### [TASK INSTRUCTIONS]
1. Using the blog post about Katrina recovery, answer these questions:
(a) How many records does the PeopleFinder database now hold, and how were they entered?
(b) What name is Jeff Jarvis giving his idea for a dialog about future disasters?
(c) What version number does the writer think better describes where things stand?
2. Rewrite the paragraph of the blog post about Katrina recovery that begins "I think Jeff's on the right track" as a short bulleted list that keeps its main points.

Update: The interface to search the PeopleFinder database is up. According to our friends at Salesforce.com, there are now 87,000 records in the database, all entered by hand.
Jeff Jarvis, who’s done an excellent job of blogging various Katrina recovery efforts, sees an opportunity for a dialog about reactions to future natural (or, god forbid, manmade) disasters – he’s calling the idea Recovery 2.0.
I think Jeff’s on the right track here, although I think we’re probably at Recovery 0.2a in software terms rather than 2.0 – we’re a long way away from a 1.0 response from the web community that we could all be happy with. I hope folks will take time to document the work they did to help out with Katrina, and that we’ll keep developing and refining these tools after the immediate need has passed. Unfortunately we all understand that we’ll eventually face another disaster of one sort or another.

### [Stored items]

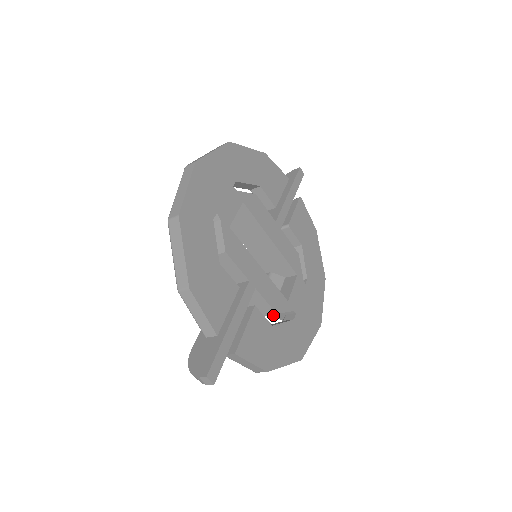
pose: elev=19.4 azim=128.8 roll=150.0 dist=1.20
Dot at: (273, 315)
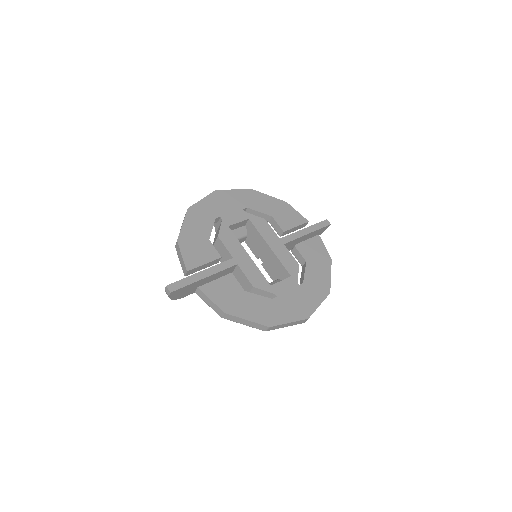
Dot at: occluded
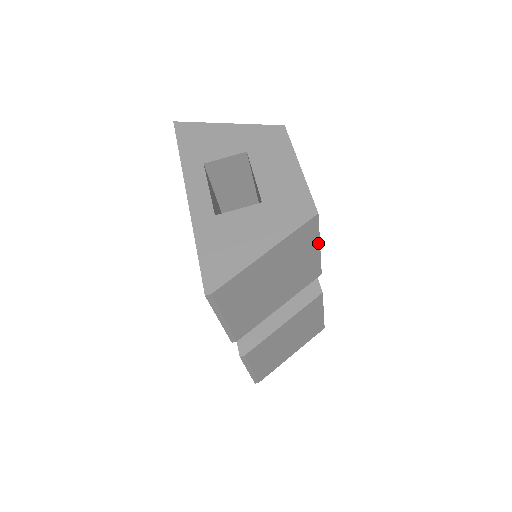
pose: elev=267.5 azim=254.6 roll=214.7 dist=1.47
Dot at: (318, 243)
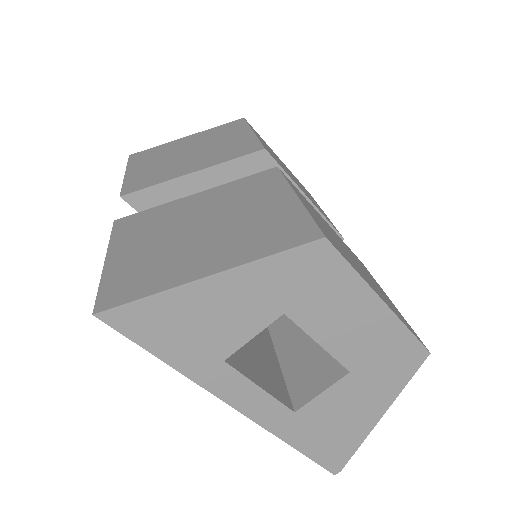
Dot at: occluded
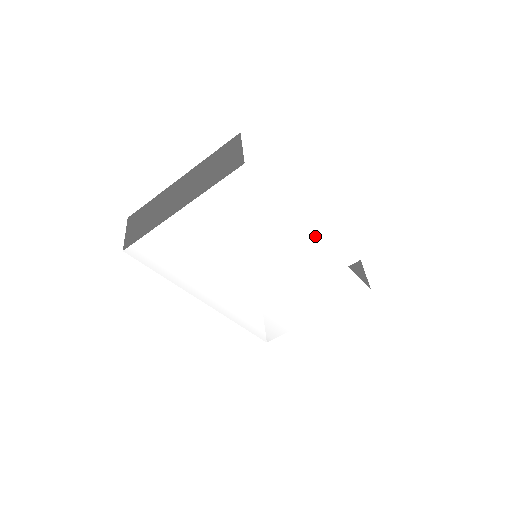
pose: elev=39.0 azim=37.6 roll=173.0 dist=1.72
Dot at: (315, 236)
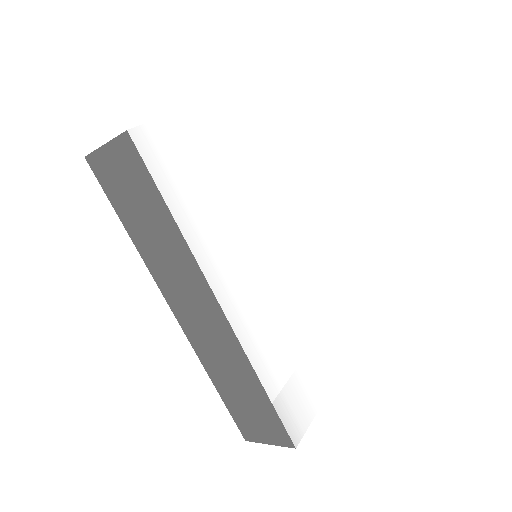
Dot at: (320, 207)
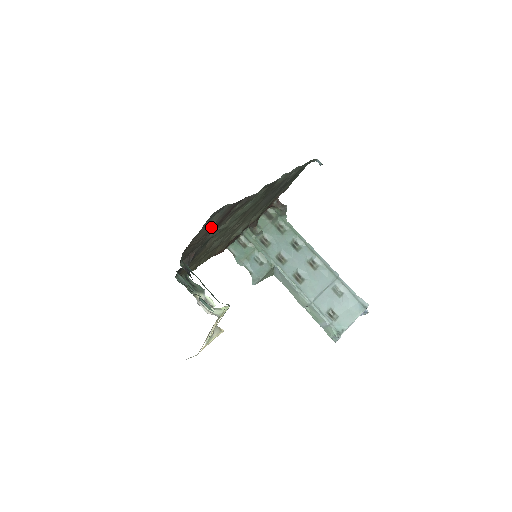
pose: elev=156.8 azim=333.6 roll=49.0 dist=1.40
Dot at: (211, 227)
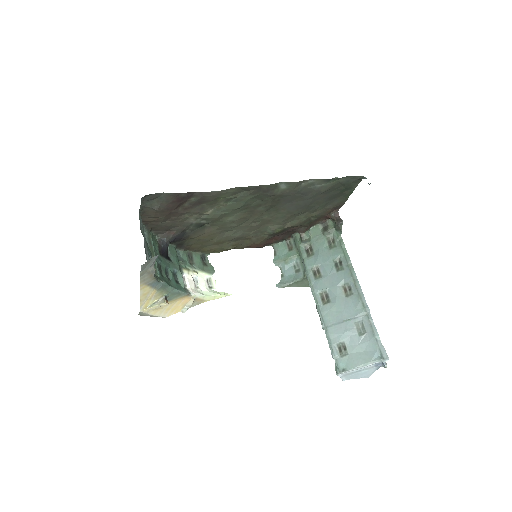
Dot at: (156, 209)
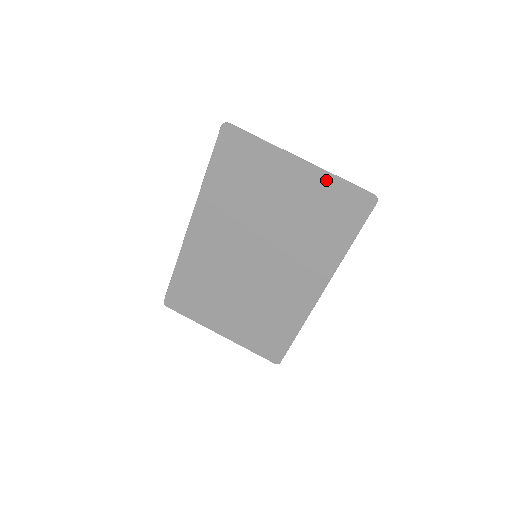
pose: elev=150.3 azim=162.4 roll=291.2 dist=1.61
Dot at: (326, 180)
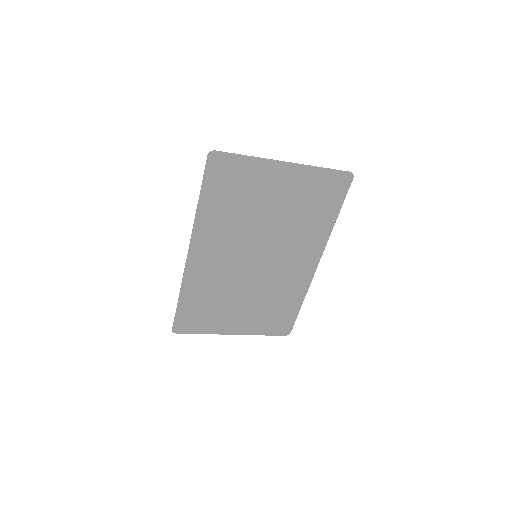
Dot at: (310, 173)
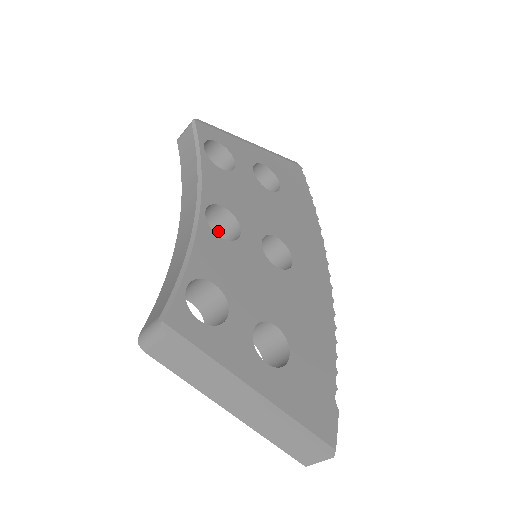
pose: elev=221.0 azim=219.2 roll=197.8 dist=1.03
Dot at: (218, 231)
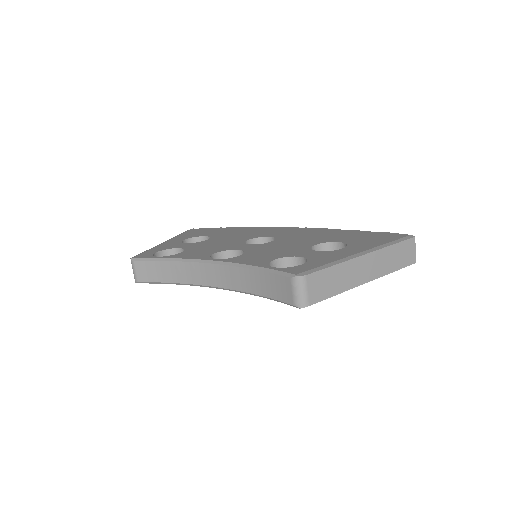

### [RESULTS OF THE EXERCISE]
1.
(a) 87,000 records, all entered by hand.
(b) Recovery 2.0.
(c) Recovery 0.2a.

2.
- Jeff is on the right track, but the web community is probably at Recovery 0.2a, not 2.0, and far from a satisfying 1.0 response.
- People should document the work they did to help with Katrina.
- These tools should keep being developed and refined after the immediate need passes.
- Another disaster of some sort will eventually come.